Bref, rien dans la preuve de la Couronne ne démontre que c’est Mme Sorella qui a commis le crime, mais si le jury retient qu’elle a tué ses petites filles, il plaide l’article 16 du Code criminel sur la non-responsabilité criminelle pour cause de troubles mentaux. Des experts sont venus témoigner que l’accusée avait eu un épisode de dissociation ce jour-là. Si le jury ne croit pas qu’elle remplisse les critères permettant cette défense de non-responsabilité, Me Poupart a indiqué au jury que l’état mental de sa cliente a aussi un impact sur sa capacité de former l’intention de commettre un crime.
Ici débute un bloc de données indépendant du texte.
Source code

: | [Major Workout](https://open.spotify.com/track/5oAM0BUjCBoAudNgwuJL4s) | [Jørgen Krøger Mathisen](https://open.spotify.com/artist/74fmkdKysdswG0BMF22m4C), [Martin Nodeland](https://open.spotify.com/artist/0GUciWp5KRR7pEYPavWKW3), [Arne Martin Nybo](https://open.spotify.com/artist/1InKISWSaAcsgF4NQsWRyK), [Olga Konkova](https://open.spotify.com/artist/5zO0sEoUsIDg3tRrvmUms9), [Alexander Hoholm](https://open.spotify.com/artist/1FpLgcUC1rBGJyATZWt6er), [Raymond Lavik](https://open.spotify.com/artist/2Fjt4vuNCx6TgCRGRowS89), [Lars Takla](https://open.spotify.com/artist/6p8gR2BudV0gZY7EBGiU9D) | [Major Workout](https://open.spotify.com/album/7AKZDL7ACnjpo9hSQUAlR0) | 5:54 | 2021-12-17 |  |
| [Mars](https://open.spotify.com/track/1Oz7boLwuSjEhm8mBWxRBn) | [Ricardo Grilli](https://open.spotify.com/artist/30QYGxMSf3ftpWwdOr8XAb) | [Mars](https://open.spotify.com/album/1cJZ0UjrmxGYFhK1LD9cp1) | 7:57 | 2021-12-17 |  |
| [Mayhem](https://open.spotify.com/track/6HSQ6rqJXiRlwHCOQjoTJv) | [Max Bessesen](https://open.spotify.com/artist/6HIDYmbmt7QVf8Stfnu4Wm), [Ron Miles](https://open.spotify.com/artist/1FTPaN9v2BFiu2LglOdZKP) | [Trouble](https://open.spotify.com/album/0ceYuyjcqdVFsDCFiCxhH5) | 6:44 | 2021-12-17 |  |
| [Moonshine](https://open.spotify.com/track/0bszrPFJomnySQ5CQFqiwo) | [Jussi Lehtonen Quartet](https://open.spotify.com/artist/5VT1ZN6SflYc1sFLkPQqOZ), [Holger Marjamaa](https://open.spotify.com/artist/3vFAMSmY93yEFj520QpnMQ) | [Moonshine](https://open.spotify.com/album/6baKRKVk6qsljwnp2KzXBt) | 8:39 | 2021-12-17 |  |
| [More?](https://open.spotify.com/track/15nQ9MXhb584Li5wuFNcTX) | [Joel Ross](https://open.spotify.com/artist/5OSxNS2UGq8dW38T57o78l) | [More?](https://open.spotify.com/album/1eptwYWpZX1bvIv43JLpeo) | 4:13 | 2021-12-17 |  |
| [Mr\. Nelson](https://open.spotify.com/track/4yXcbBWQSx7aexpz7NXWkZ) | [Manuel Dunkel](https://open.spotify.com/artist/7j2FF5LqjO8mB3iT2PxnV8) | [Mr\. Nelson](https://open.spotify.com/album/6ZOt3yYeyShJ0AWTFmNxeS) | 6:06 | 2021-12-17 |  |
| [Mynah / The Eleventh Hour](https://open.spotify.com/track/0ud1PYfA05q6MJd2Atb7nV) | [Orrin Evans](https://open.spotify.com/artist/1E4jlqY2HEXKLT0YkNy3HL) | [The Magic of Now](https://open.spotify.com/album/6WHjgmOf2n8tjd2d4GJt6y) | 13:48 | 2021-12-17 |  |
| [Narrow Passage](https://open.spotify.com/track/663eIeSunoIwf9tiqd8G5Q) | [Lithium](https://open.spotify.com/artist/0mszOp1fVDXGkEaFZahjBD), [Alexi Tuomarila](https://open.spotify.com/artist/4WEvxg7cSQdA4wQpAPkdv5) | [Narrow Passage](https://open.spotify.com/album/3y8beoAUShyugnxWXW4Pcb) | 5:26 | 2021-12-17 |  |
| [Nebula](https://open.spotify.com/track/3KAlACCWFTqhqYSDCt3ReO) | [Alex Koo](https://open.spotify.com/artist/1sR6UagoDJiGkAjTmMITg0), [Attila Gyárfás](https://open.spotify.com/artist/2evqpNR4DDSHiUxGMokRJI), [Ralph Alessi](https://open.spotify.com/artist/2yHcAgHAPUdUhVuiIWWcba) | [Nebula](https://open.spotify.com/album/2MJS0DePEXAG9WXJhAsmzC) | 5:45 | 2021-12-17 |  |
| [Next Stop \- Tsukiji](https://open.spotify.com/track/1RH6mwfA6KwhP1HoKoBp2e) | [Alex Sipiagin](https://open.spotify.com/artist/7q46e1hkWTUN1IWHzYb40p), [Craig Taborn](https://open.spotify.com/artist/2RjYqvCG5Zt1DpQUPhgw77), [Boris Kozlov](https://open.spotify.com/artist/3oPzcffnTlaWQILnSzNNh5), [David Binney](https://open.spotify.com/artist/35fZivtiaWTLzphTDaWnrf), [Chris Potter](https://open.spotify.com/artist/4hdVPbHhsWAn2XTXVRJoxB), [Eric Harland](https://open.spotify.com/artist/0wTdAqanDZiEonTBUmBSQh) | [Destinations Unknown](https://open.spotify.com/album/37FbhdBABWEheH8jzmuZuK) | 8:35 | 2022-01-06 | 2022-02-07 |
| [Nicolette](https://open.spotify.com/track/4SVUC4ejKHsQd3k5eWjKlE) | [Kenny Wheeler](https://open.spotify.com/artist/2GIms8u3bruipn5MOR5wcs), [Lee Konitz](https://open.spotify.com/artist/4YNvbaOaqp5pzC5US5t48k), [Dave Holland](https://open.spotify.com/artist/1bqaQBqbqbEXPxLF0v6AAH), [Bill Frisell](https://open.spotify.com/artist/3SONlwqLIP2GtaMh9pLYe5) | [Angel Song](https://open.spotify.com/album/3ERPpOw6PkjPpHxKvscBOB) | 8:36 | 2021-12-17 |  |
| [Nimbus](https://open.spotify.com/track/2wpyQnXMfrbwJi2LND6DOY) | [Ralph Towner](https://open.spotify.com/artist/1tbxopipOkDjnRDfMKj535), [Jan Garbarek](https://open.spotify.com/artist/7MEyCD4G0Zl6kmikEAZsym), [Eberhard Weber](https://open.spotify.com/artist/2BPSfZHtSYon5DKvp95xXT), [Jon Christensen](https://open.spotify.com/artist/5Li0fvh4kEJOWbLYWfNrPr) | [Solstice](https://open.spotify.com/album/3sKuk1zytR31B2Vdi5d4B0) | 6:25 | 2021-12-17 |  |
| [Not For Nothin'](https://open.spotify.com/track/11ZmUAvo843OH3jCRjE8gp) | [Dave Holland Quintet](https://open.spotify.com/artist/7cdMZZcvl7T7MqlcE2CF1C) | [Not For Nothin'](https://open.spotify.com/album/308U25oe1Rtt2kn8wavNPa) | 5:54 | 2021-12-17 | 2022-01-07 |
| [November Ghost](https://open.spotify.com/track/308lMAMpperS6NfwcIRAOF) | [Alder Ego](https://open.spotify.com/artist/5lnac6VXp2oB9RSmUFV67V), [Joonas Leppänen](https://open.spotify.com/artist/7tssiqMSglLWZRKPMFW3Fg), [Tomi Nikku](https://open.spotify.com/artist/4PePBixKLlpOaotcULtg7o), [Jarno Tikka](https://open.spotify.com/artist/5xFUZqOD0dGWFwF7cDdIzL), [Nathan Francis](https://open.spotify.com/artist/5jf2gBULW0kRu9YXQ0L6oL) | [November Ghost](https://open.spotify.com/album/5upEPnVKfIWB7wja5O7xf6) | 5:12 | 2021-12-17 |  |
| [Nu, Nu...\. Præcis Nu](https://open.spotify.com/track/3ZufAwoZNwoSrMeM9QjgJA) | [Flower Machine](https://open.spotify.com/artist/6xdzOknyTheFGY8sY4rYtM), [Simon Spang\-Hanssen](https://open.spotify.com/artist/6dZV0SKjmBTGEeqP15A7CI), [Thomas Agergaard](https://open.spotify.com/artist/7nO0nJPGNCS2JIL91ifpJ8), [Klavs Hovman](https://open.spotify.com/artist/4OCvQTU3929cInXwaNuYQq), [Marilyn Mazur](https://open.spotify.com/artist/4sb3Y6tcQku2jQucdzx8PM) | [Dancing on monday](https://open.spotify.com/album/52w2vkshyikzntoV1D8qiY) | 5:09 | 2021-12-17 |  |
Mais pour la Couronne, Mme Sorella n’était pas dans un état de dissociation le 31 mars. Me Lapierre soutient que l’accusée a menti à sa mère et à ses filles ce matin-là, en disant qu’elle avait un rendez-vous médical avec les enfants, alors que ce n’était pas le cas. Son geste était prémédité, plaide-t-il.

Me Poupart avait aussi rappelé l’état mental fragile de sa cliente pendant des années auparavant, et les trois tentatives de suicide qu’elle a faites - dossiers médicaux à l’appui.

De plus, le père des enfants, Giuseppe De Vito, était recherché par la police au moment où ses filles sont mortes. Il avait quitté le domicile familial en 2006 et était en cavale depuis. Il est mort plus tard en prison, en 2013.

Le procès criminel de l’accusée a débuté à la mi-novembre, au palais de justice de Laval.

Mercredi, la juge Sophie Bourque de la Cour supérieure, qui préside le procès, donnera les instructions en droit aux jurés. Toute de suite après, ils commenceront leurs délibérations.